What is needed
Pick out each line in the items below that contains the string "center". Copy every one of those lines in full.
* START Material provided *
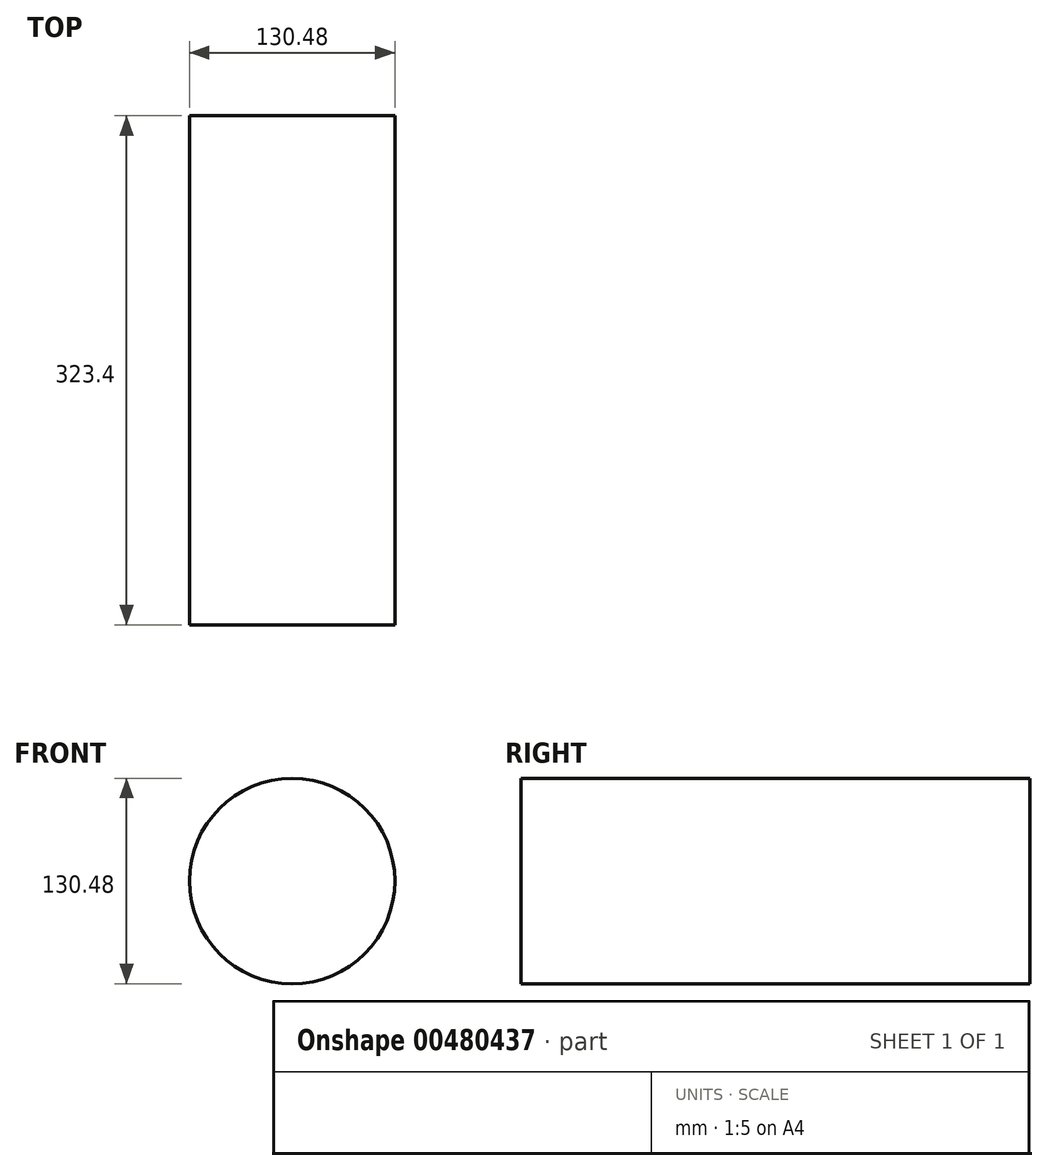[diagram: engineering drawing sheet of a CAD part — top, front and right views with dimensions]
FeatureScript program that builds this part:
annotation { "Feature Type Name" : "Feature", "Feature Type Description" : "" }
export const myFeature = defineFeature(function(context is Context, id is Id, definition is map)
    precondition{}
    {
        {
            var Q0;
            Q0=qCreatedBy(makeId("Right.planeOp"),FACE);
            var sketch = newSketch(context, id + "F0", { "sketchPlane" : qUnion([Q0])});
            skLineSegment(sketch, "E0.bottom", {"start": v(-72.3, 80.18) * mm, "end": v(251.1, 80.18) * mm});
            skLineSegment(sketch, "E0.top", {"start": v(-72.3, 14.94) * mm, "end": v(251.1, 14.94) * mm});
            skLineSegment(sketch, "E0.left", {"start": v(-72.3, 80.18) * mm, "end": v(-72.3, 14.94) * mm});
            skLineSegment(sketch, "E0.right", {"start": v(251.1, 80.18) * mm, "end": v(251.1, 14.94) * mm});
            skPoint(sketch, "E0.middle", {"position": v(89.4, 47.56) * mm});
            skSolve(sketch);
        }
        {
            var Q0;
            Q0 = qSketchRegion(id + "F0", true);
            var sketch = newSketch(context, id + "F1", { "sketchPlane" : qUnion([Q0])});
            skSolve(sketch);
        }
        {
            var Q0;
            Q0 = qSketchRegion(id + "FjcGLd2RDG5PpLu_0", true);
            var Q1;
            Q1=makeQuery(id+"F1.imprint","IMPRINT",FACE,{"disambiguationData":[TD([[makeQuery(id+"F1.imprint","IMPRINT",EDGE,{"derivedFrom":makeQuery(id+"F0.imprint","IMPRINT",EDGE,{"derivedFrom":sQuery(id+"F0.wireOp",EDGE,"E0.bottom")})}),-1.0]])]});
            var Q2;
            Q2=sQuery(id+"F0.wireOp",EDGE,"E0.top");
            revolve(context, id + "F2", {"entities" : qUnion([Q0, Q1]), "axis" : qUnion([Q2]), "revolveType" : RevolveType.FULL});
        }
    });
* END Material provided *
* START Material provided *
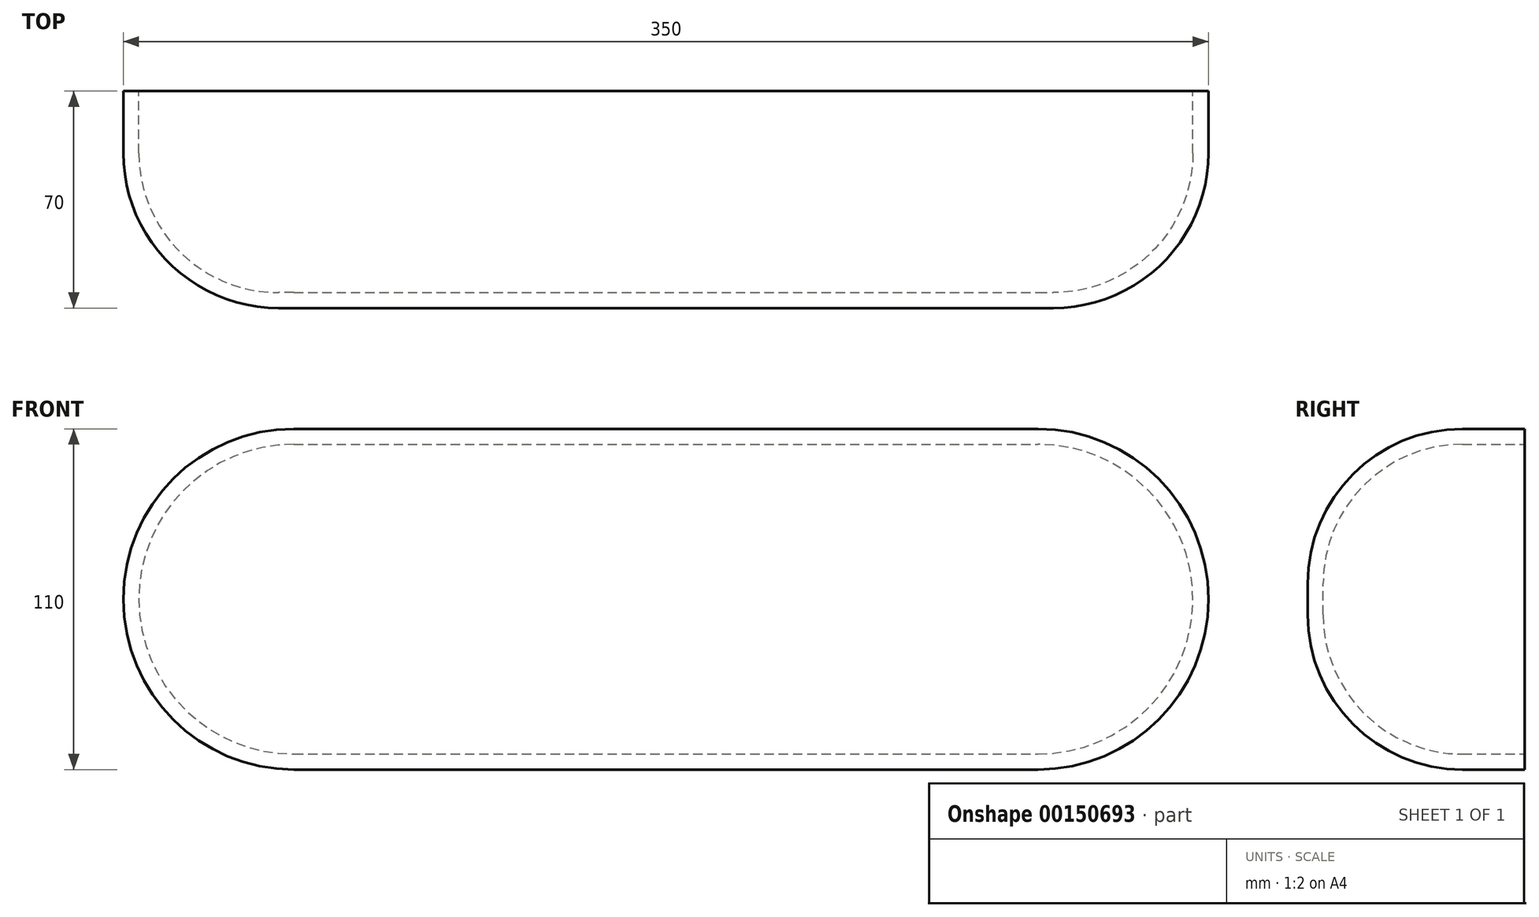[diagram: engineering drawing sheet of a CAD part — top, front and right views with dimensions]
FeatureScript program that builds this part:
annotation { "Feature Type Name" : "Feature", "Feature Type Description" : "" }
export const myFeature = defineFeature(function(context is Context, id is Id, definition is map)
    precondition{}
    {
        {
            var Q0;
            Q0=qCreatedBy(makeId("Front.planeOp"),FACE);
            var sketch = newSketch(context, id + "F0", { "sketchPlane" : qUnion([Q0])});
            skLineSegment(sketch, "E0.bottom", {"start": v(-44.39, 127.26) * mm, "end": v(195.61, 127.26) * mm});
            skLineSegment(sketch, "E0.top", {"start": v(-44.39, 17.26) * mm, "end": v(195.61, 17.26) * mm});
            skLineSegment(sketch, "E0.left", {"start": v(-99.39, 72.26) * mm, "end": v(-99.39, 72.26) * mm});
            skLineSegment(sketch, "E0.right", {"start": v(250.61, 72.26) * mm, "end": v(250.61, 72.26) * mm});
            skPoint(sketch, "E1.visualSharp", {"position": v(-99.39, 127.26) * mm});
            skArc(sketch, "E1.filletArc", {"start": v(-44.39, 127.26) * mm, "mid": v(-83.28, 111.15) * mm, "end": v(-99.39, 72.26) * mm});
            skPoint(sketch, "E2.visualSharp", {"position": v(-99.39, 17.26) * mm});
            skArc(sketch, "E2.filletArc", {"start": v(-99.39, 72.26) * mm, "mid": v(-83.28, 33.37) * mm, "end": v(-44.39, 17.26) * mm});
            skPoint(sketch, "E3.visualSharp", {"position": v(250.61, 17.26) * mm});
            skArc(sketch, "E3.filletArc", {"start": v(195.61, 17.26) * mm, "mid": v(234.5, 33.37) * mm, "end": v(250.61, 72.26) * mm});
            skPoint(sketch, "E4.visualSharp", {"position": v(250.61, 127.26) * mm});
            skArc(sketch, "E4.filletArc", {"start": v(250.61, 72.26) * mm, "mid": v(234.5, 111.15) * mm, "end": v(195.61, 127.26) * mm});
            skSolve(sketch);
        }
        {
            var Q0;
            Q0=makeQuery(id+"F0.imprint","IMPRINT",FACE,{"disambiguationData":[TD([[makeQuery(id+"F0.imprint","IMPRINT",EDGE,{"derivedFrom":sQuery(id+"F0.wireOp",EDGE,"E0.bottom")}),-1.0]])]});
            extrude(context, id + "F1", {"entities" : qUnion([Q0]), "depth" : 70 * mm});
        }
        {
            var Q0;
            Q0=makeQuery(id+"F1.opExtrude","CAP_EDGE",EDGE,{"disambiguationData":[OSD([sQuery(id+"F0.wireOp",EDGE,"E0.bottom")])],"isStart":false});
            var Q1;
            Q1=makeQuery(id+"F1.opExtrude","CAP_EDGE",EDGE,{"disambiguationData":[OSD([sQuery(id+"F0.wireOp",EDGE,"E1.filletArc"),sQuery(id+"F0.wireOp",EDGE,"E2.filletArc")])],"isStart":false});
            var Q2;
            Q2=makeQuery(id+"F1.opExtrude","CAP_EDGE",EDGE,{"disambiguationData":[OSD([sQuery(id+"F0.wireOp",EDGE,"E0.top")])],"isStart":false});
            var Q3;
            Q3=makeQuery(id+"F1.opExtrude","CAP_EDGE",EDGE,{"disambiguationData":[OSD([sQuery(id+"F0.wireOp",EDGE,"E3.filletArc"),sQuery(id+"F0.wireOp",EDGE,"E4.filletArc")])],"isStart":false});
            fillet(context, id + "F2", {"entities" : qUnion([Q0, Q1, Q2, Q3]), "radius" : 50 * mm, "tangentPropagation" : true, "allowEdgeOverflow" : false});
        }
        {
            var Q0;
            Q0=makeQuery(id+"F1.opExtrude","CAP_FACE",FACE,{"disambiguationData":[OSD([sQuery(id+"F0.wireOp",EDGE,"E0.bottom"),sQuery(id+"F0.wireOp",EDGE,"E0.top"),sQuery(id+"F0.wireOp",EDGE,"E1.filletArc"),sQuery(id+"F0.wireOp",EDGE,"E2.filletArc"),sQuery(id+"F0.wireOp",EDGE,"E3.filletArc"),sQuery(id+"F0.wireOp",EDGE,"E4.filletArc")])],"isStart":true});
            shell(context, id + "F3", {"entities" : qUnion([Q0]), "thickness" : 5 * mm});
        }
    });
* END Material provided *
* START Material provided *
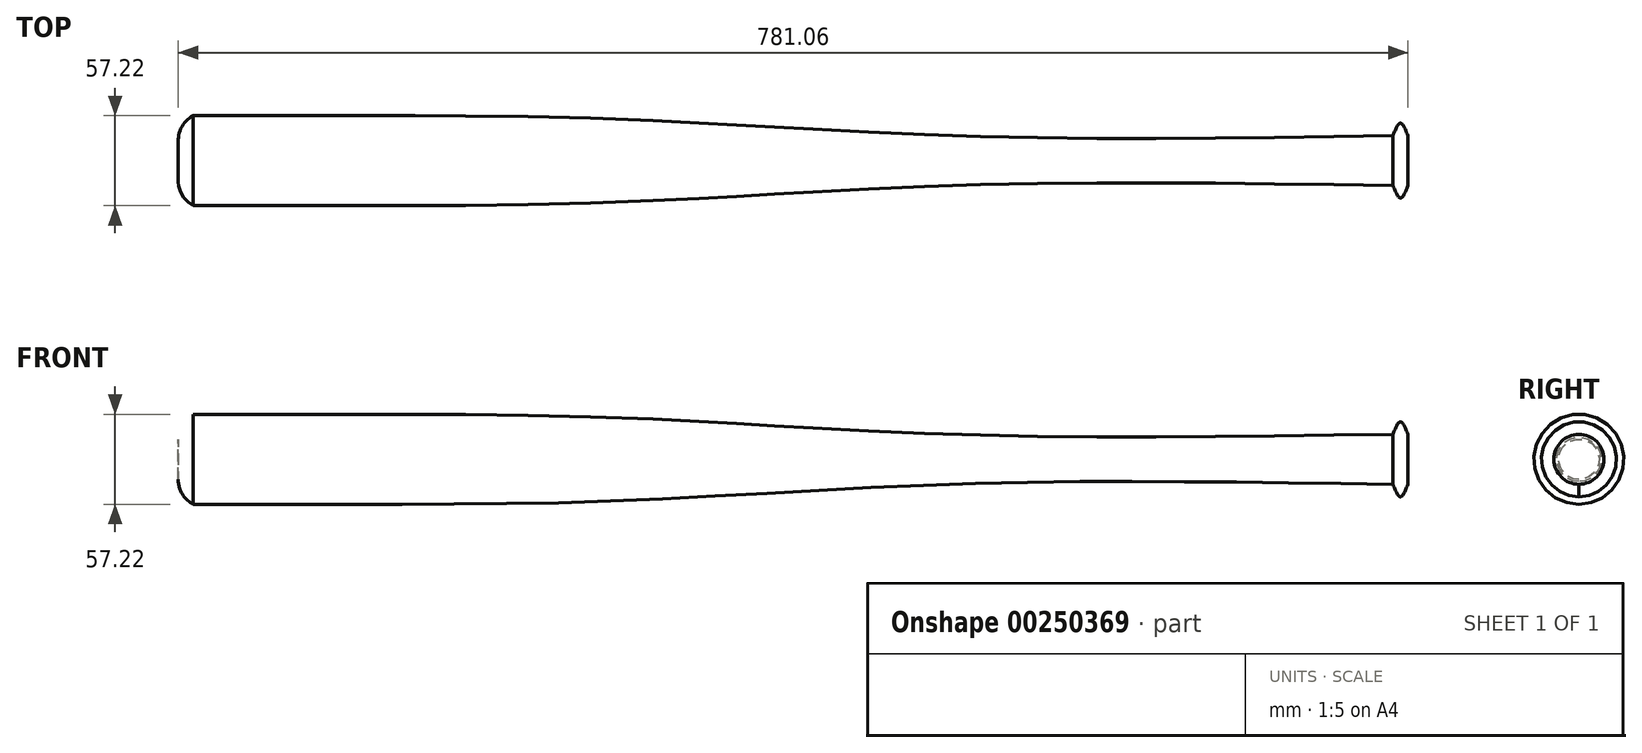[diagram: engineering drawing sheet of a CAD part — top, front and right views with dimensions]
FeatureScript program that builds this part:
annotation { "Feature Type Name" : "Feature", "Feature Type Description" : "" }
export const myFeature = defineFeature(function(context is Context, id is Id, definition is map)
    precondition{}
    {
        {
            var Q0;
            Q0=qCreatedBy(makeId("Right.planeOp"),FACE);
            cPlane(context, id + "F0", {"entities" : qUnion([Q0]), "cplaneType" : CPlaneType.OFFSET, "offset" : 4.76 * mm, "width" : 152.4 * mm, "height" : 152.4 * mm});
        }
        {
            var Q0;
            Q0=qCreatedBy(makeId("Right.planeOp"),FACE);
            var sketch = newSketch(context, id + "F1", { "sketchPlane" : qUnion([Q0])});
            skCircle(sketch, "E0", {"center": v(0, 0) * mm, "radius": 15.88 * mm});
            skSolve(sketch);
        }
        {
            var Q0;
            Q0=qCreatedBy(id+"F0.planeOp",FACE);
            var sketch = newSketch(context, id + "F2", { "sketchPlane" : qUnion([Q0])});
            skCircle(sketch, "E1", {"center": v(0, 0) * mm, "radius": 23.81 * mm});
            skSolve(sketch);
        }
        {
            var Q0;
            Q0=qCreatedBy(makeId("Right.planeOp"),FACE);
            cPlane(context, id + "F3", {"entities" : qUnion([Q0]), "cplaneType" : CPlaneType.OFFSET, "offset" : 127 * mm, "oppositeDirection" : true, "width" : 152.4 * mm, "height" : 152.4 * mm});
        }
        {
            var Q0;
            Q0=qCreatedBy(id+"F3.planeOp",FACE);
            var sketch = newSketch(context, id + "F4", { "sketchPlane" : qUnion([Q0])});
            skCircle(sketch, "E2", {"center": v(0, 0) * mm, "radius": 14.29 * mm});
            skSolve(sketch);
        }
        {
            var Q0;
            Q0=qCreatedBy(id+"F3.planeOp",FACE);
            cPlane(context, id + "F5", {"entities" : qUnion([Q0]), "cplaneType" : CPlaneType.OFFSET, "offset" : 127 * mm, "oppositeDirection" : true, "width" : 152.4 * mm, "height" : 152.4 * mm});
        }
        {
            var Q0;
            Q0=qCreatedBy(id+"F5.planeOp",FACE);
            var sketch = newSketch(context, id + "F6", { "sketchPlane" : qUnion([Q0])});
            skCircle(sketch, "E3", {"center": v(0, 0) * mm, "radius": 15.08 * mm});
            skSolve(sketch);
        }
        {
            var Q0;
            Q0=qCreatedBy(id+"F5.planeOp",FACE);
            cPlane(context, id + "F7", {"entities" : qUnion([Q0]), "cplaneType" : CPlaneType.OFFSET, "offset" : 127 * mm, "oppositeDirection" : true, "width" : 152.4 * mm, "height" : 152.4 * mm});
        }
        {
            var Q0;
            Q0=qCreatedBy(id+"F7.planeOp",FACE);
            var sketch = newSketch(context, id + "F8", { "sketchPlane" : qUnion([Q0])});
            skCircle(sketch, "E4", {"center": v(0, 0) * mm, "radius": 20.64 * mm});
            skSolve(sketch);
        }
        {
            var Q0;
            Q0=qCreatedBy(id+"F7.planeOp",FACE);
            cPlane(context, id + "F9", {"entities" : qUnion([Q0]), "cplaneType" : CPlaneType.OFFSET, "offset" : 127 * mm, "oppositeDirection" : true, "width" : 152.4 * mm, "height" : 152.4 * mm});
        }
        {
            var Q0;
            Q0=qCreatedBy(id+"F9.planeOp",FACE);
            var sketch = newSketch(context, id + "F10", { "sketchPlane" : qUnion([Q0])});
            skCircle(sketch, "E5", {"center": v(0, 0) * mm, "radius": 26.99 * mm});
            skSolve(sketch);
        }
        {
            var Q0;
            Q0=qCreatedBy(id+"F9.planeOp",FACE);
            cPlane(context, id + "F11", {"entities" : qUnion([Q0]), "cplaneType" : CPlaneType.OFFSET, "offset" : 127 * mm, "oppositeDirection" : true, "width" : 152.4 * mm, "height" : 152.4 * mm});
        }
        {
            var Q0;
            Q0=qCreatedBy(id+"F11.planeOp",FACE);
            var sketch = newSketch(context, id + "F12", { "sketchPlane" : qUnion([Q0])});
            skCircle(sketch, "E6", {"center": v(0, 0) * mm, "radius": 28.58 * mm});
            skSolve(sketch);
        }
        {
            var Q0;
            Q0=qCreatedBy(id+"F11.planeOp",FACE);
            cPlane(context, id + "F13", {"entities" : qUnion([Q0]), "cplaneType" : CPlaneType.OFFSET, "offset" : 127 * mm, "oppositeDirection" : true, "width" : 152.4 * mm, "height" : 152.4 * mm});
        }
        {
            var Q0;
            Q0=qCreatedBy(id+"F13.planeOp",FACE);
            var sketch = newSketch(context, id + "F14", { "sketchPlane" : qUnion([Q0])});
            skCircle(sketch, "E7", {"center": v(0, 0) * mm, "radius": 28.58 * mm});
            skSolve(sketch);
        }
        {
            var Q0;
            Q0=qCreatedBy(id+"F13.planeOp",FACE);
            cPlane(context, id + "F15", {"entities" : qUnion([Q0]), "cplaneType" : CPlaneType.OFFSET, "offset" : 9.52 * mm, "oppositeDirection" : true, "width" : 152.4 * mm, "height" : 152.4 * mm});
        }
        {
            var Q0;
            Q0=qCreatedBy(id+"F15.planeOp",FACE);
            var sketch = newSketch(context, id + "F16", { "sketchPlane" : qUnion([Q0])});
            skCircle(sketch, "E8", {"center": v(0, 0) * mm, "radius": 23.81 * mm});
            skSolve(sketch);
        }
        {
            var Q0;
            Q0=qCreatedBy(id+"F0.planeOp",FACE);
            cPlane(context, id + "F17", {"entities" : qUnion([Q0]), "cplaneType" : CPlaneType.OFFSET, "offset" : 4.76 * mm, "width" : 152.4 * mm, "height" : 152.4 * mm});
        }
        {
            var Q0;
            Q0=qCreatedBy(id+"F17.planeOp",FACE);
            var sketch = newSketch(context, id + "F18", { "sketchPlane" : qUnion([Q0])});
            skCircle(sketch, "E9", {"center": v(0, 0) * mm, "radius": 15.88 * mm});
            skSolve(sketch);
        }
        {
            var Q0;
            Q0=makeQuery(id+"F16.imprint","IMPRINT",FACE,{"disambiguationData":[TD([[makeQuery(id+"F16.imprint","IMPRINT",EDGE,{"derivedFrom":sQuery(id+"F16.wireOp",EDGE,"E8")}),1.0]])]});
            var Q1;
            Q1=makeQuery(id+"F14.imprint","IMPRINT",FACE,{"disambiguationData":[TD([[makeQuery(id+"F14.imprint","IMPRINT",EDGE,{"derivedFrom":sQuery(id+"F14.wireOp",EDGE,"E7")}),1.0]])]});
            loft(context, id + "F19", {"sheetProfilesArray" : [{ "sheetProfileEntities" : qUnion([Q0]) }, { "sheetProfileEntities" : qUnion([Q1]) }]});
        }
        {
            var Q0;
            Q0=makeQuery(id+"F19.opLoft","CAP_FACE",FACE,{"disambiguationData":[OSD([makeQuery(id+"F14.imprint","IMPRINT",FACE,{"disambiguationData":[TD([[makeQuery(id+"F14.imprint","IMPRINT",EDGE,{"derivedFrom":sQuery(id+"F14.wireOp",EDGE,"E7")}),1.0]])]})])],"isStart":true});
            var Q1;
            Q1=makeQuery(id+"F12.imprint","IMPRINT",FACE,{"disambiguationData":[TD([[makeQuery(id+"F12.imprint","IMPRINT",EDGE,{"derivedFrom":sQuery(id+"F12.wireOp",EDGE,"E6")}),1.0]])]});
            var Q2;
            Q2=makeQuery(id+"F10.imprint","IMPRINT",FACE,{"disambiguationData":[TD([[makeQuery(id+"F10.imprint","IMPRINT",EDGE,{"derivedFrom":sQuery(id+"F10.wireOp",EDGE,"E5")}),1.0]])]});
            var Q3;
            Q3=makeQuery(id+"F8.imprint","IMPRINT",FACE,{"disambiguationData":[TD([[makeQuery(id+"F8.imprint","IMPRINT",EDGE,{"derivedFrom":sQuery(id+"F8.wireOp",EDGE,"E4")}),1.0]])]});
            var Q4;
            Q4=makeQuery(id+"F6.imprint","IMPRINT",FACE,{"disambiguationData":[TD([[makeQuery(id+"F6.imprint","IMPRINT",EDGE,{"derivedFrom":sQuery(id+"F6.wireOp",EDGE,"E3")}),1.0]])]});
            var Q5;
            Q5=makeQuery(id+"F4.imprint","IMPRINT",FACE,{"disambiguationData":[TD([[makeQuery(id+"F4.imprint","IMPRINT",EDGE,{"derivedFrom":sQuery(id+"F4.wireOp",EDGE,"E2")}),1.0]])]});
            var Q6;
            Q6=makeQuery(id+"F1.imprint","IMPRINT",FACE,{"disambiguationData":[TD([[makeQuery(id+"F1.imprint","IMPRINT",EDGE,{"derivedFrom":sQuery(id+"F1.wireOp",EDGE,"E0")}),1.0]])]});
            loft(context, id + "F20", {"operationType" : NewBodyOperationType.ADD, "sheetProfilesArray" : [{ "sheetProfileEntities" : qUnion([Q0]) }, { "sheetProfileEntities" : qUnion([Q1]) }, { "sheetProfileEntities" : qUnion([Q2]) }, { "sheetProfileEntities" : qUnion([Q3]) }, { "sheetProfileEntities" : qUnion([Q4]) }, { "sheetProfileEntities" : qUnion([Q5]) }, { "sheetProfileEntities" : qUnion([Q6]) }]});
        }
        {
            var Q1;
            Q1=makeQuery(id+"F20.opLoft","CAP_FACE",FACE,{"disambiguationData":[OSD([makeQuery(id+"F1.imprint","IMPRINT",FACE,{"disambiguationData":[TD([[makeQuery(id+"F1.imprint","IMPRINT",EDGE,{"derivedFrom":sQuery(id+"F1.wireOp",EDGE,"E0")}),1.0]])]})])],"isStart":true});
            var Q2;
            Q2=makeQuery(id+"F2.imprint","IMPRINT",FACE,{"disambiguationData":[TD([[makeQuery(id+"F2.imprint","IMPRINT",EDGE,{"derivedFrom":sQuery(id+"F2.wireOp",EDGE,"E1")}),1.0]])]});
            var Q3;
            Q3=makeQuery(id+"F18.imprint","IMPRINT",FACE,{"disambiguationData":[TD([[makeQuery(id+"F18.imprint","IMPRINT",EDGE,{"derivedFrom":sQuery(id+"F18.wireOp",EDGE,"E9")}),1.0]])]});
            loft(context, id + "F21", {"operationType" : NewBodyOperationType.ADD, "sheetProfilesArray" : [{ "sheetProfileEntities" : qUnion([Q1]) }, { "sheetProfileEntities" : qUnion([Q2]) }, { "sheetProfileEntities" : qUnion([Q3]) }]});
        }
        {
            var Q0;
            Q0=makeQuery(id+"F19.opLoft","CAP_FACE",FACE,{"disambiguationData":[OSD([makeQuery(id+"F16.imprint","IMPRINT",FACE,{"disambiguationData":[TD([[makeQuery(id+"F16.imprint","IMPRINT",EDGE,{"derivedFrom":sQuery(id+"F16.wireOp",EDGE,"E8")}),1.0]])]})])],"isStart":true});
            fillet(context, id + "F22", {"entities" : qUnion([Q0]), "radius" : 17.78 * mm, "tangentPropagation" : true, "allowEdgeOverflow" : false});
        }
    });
* END Material provided *
Reply to the task
            skCircle(sketch, "E0", {"center": v(0, 0) * mm, "radius": 15.88 * mm});
            skCircle(sketch, "E1", {"center": v(0, 0) * mm, "radius": 23.81 * mm});
            skCircle(sketch, "E2", {"center": v(0, 0) * mm, "radius": 14.29 * mm});
            skCircle(sketch, "E3", {"center": v(0, 0) * mm, "radius": 15.08 * mm});
            skCircle(sketch, "E4", {"center": v(0, 0) * mm, "radius": 20.64 * mm});
            skCircle(sketch, "E5", {"center": v(0, 0) * mm, "radius": 26.99 * mm});
            skCircle(sketch, "E6", {"center": v(0, 0) * mm, "radius": 28.58 * mm});
            skCircle(sketch, "E7", {"center": v(0, 0) * mm, "radius": 28.58 * mm});
            skCircle(sketch, "E8", {"center": v(0, 0) * mm, "radius": 23.81 * mm});
            skCircle(sketch, "E9", {"center": v(0, 0) * mm, "radius": 15.88 * mm});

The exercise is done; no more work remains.